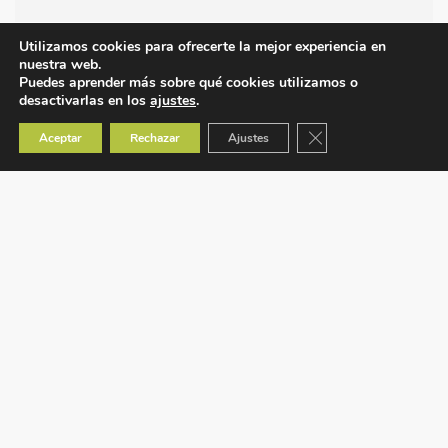
Utilizamos cookies para ofrecerte la mejor experiencia en
nuestra web.
Puedes aprender más sobre qué cookies utilizamos o
desactivarlas en los
ajustes
.
Cerrar el banner de co
Aceptar
Rechazar
Ajustes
==================================================
Count every line of the records above in which the string "cookies" appears. The number alone is to be given.

# [Answer for the task]
2